La marque est déposée en 1948 et, juste avant que la version française ne voit le jour en 1955, une certaine Elizabeth II, passionnée de courses hippiques et reine d’Angleterre à ses heures perdues, profite d’un voyage à New York pour confesser sa grande passion pour le Scrabble. Quelques années plus tard, le président Nixon en fera de même, alors que le jeu voit ses ventes grimper d’année en année. Combien de points pour le mot « Watergate » ? Un paquet, mais les adeptes le savent très bien : les noms communs sont proscrits. En cas de doute, veuillez consulter L’Officiel du Scrabble, ce dictionnaire qui répertorie chaque mot autorisé et qui est mis à jour en permanence grâce à sa version numérique. Ce même dictionnaire qui, en 2015, a permis à un Néo-Zélandais ne parlant pas un seul mot de français de remporter les championnats du monde de Scrabble… francophone. Sa technique : étudier le dico par cœur. Si ça vous dit, sachez que cela lui a pris neuf petites semaines de révision. Perso, je passe.
Désormais propriété de Mattel au même titre que le Pictionary ou le Uno, l’inusable Scrabble peut-il réussir l’improbable pari de continuer à séduire toutes les générations, alors que le sac en tissu ne contient qu’un seul K et empêche donc d’écrire le mot TikTok ? J’ai bien envie d’oser affirmer que oui.

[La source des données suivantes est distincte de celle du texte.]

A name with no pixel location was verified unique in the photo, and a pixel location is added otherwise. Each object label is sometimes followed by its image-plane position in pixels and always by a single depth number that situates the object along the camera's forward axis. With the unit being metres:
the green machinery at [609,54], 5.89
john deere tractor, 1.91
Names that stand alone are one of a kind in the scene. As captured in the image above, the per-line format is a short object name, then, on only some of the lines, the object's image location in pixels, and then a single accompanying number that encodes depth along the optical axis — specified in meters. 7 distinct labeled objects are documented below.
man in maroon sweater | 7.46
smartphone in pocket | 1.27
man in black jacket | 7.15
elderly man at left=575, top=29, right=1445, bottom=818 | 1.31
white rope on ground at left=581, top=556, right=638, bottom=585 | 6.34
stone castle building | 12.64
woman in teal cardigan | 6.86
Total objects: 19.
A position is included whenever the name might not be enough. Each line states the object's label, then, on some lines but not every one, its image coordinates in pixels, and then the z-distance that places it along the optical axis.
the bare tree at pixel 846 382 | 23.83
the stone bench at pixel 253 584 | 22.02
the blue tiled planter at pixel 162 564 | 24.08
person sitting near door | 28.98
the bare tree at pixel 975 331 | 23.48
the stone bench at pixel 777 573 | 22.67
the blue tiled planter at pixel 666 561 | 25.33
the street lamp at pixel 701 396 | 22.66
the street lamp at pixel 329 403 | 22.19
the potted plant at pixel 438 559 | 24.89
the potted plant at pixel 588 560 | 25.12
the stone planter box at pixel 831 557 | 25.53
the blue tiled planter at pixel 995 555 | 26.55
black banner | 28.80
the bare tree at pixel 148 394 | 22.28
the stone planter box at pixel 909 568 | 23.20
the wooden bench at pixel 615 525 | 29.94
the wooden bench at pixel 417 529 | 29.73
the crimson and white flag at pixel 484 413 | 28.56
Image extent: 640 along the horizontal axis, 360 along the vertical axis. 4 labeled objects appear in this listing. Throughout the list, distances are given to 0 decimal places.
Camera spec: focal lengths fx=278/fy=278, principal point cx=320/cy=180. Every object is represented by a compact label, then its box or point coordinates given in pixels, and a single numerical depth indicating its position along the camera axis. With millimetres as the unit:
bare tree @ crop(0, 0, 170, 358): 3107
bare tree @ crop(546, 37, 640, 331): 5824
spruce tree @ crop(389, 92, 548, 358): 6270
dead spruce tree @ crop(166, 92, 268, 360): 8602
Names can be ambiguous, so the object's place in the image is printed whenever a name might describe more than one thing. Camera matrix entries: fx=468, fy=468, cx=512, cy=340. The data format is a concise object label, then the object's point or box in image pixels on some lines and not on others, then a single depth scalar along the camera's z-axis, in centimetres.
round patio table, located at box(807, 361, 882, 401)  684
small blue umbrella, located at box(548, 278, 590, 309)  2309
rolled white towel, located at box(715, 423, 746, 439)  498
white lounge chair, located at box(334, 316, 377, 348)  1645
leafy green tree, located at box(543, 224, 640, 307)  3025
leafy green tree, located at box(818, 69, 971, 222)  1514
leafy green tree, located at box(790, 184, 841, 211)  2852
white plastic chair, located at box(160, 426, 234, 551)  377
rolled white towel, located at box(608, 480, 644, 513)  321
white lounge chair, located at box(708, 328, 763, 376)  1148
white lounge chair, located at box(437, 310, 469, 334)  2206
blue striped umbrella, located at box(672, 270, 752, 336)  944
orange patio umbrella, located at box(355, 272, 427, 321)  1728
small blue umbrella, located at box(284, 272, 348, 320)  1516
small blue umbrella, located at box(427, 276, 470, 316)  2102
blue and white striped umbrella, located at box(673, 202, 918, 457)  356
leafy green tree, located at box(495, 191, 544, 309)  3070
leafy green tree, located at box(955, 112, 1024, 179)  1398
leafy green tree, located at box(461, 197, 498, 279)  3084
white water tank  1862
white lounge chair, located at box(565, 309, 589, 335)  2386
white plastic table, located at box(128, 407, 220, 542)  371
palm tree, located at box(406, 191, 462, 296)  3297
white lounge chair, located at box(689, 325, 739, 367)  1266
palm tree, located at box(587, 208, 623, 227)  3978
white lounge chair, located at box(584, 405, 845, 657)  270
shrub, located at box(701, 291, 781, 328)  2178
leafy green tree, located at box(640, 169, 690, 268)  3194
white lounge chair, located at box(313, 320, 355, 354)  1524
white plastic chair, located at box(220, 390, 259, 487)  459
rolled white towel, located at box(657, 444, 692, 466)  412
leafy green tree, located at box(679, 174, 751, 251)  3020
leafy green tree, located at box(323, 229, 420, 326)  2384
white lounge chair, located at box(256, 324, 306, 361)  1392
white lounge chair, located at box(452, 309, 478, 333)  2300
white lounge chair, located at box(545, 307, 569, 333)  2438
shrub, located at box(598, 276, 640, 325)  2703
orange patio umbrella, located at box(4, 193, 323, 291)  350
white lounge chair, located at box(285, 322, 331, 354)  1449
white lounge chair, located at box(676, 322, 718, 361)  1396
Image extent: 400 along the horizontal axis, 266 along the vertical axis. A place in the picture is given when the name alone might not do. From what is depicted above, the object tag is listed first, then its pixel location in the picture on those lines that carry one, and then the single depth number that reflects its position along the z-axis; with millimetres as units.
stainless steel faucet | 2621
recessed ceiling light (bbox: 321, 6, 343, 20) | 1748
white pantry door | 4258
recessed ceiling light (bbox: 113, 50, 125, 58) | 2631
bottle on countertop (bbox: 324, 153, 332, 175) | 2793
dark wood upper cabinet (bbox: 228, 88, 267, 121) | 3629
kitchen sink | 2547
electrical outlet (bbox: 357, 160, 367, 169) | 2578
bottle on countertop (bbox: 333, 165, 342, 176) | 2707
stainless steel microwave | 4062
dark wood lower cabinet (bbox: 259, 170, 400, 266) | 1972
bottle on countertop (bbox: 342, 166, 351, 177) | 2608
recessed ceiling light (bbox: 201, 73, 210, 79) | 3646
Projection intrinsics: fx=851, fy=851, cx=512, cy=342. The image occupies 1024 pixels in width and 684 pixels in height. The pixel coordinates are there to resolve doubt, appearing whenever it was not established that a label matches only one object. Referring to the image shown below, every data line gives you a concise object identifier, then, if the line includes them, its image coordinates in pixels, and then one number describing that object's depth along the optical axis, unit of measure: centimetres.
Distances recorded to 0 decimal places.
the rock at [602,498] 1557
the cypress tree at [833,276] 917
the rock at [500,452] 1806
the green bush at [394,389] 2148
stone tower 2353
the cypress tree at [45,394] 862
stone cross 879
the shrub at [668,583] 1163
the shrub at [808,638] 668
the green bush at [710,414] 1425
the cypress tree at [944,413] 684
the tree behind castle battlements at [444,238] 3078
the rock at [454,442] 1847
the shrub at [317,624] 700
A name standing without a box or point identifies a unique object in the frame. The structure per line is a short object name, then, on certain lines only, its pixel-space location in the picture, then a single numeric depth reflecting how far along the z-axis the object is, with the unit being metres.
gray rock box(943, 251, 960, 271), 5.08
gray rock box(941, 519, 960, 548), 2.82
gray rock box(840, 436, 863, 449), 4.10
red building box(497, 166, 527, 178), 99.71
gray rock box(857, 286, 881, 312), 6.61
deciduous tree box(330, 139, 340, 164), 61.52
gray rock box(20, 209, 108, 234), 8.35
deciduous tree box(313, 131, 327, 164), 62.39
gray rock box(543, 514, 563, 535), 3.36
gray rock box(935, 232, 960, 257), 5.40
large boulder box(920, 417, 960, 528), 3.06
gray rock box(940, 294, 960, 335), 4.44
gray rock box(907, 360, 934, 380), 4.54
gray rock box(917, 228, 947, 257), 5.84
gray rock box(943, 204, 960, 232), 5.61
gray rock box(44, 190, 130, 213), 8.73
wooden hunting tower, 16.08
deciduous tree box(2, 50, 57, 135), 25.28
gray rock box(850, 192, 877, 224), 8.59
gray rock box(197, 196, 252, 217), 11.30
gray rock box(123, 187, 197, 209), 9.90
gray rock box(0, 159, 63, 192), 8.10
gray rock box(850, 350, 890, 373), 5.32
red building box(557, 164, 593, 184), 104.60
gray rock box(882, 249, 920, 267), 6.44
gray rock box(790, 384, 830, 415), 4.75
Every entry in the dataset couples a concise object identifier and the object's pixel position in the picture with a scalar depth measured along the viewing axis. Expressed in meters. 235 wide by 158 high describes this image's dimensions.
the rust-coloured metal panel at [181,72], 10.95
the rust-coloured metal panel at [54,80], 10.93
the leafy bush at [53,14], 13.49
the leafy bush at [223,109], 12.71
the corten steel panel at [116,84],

D’abord en souvenir des parties que je disputais avec mes propres parents sur la table de la salle à manger, où mon oncle se joignait parfois pour nous écraser à plates coutures. Ensuite en me remémorant cet épisode de Friends dans lequel Ross et Chandler disputent une partie avant que le singe de Ross n’avale des lettres par mégarde… Allez, Chandler, arrête ta blague et reviens finir la partie. Steplè.